Gene-ethanol Interactions in a Zebrafish Multi-binge FASD Model

It is increasingly clear that proteins of the extracellular matrix (ECM) are key regulators of cell patterning and morphogenesis in the developing nervous system. Growth factors and morphogens, such as fibroblast growth factors (Fgfs), sonic hedgehog (Shh) and retinoic acid (RA), are critical regulators of nervous system development. The present proposal continues our analysis of the effects of ethanol exposure during embryogenesis on ECM function, in particular agrin Shh, Fgfs and RA. Our overall goal is to understand how gene-ethanol interactions contribute to the hallmark features of fetal alcohol spectrum disorders (FASD). A focus of this proposal is to employ a new multiple binge-like alcohol exposure model during defined periods of zebrafish and mouse development to identify critical stages that are sensitive to ethanol exposure and that lead to the morphological and behavioral changes associated with FASD. The zebrafish model offers a unique advantage in that following ethanol removal the tissue levels of ethanol rapidly return to control levels, allowing defined exposures during embryogenesis.
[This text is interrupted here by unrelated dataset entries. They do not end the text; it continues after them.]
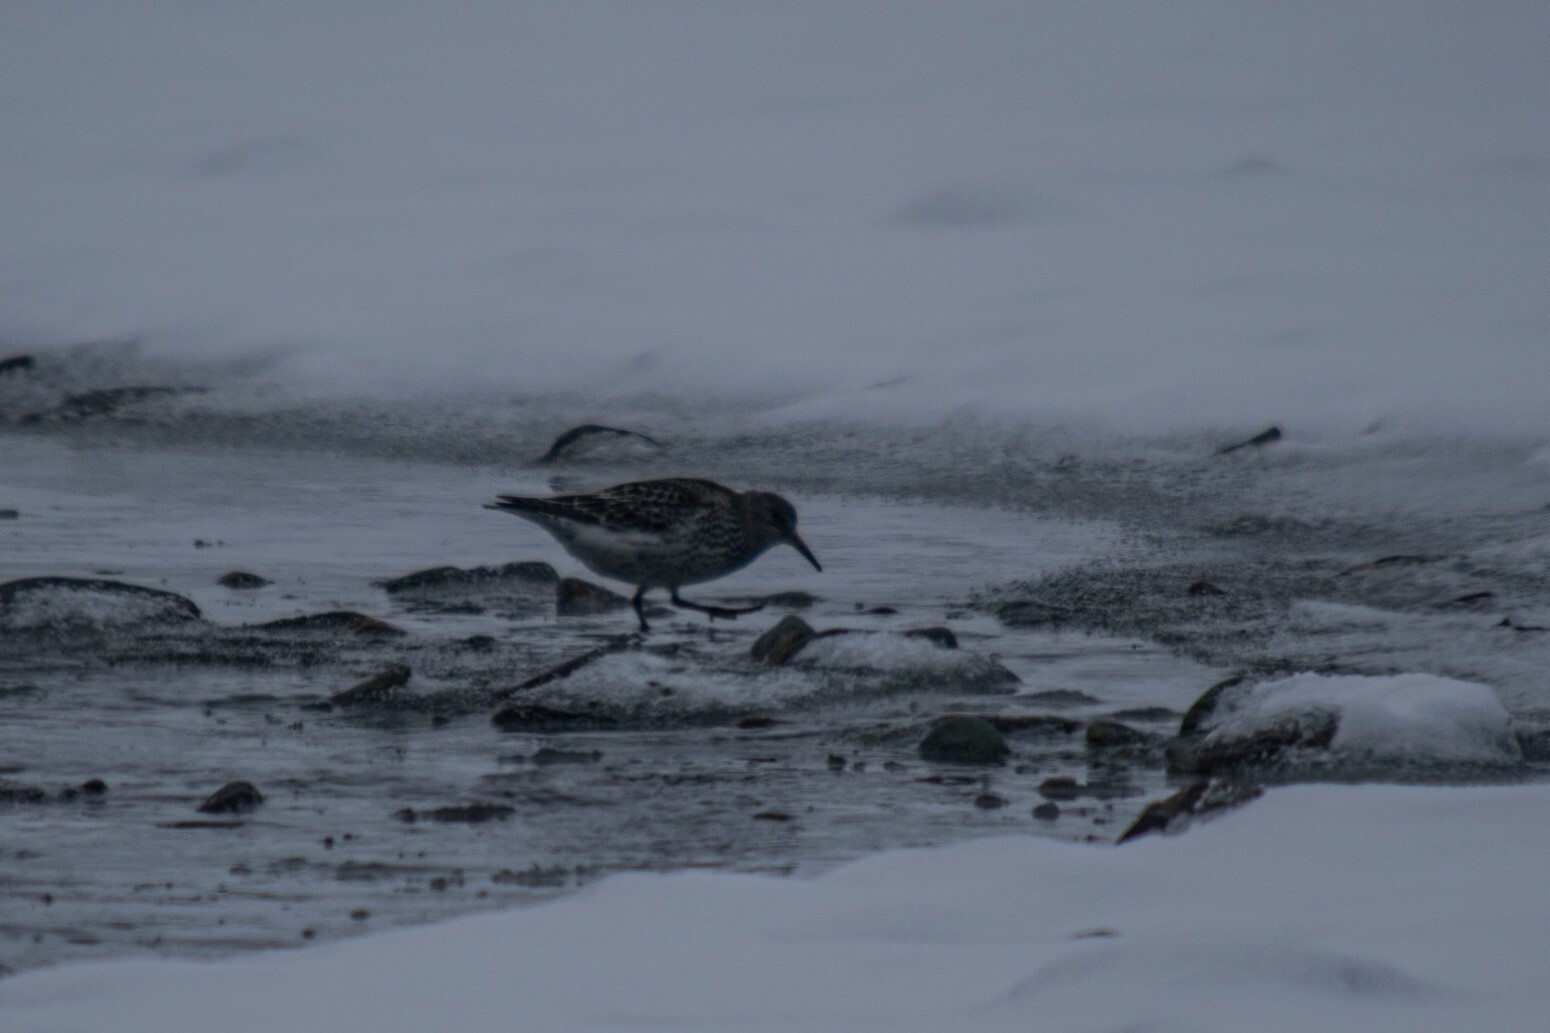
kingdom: Animalia
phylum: Chordata
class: Aves
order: Charadriiformes
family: Scolopacidae
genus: Calidris
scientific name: Calidris maritima
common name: Purple sandpiper
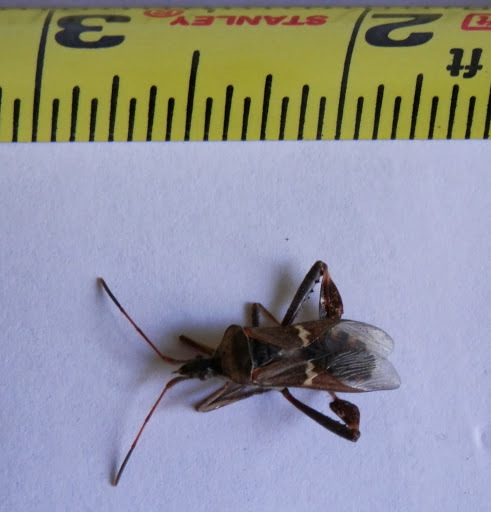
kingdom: Animalia
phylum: Arthropoda
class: Insecta
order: Hemiptera
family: Coreidae
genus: Leptoglossus
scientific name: Leptoglossus clypealis
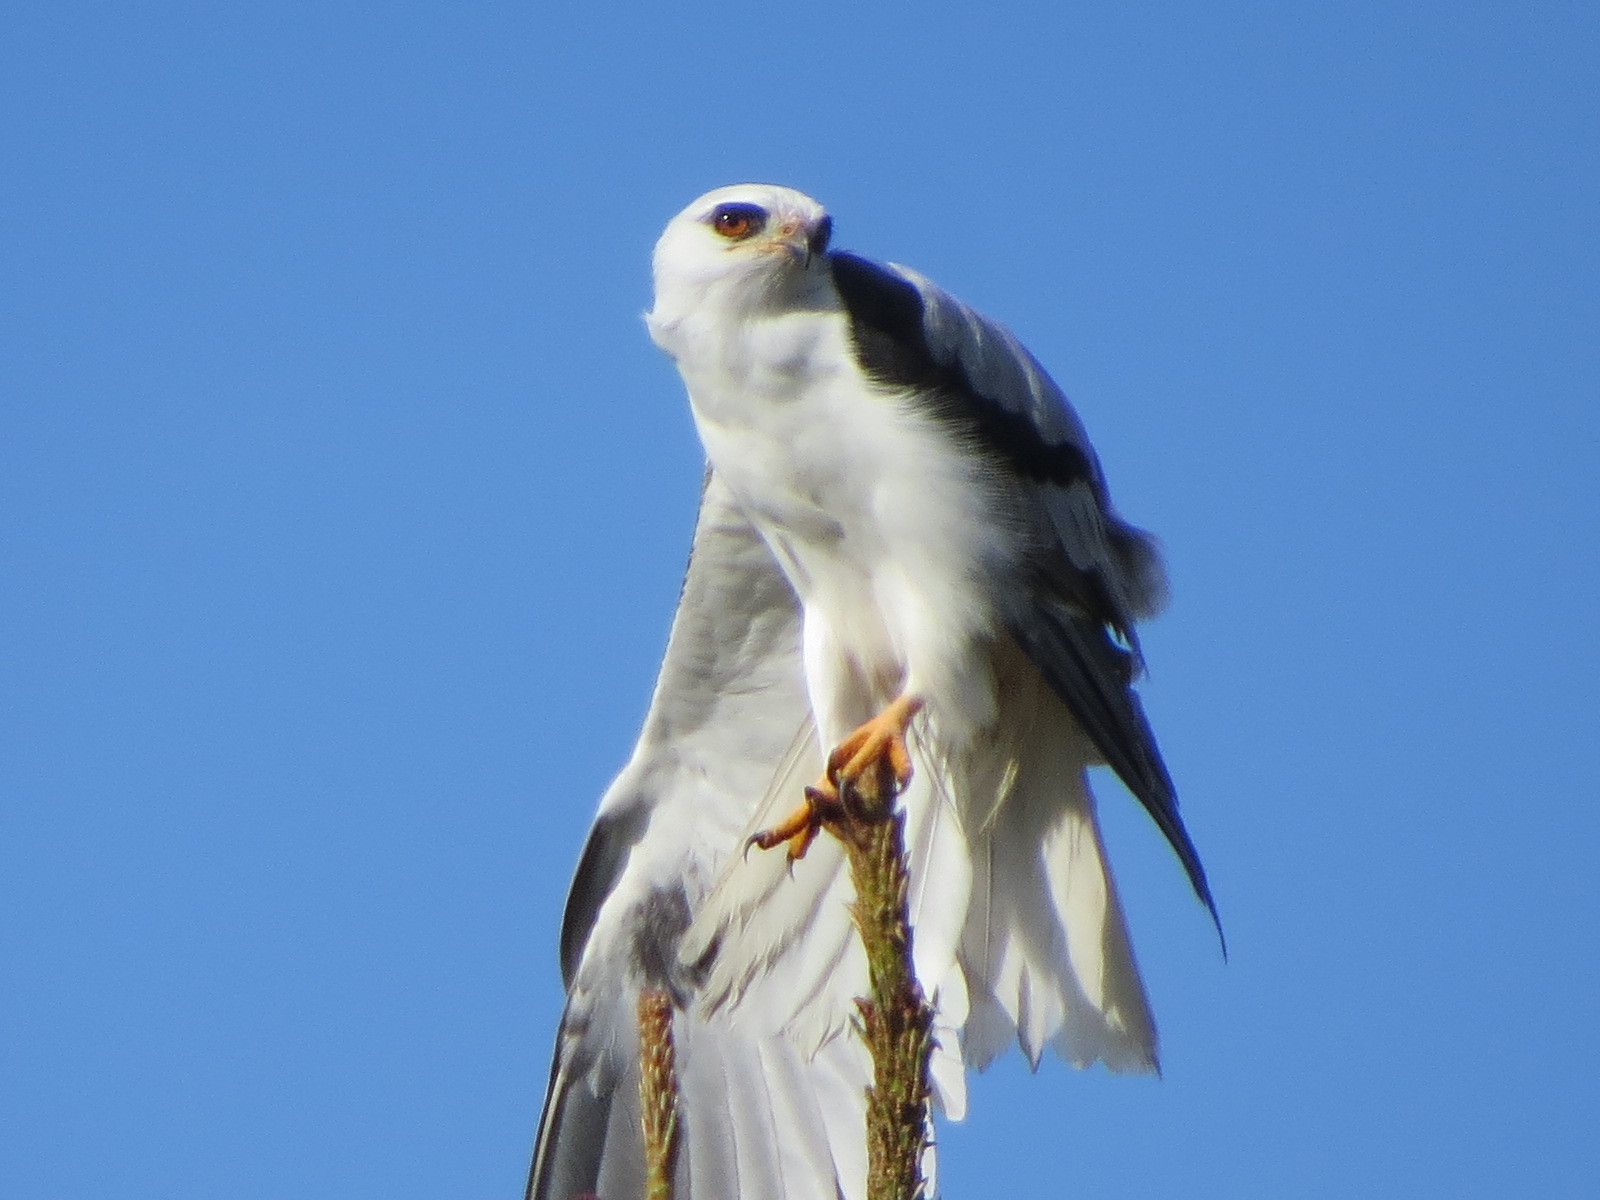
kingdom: Animalia
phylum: Chordata
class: Aves
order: Accipitriformes
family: Accipitridae
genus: Elanus
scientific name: Elanus leucurus
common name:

Thus, our underlying hypothesis is that gene-ethanol interactions involving agrin, Fgfs, Shh and RA during defined stages of embryogenesis are necessary to produce the hallmark morphological features of FASD, and the behavioral deficits that are characteristic of FASD. Our proposed studies take the innovative approach of using multiple subthreshold binge ethanol exposures during embryogenesis to reconcile the disparity between reported alcohol use during pregnancy and the incidence of FAS or FASD in the population. The specific aims of this proposal are: 1) To test the hypothesis that multiple binge-like alcohol exposures during defined stages of zebrafish or mouse embryogenesis produce characteristic morphological FASD phenotypes and associated gene expression alterations; 2) To test the hypothesis that multiple binge-like alcohol exposures during defined stages of zebrafish or mouse embryogenesis lead to behavioral changes associated with FASD in humans. These Specific Aims will further establish that pathological and behavioral phenotypes associated with FASD are regulated by the timing of ethanol exposure and the underlying gene-ethanol interaction, and will elucidate the role of ECM ligands such as agrin, Shh, Fgfs and RA in the ethanol-induced morphological and behavioral defects associated with these binge-like alcohol exposures.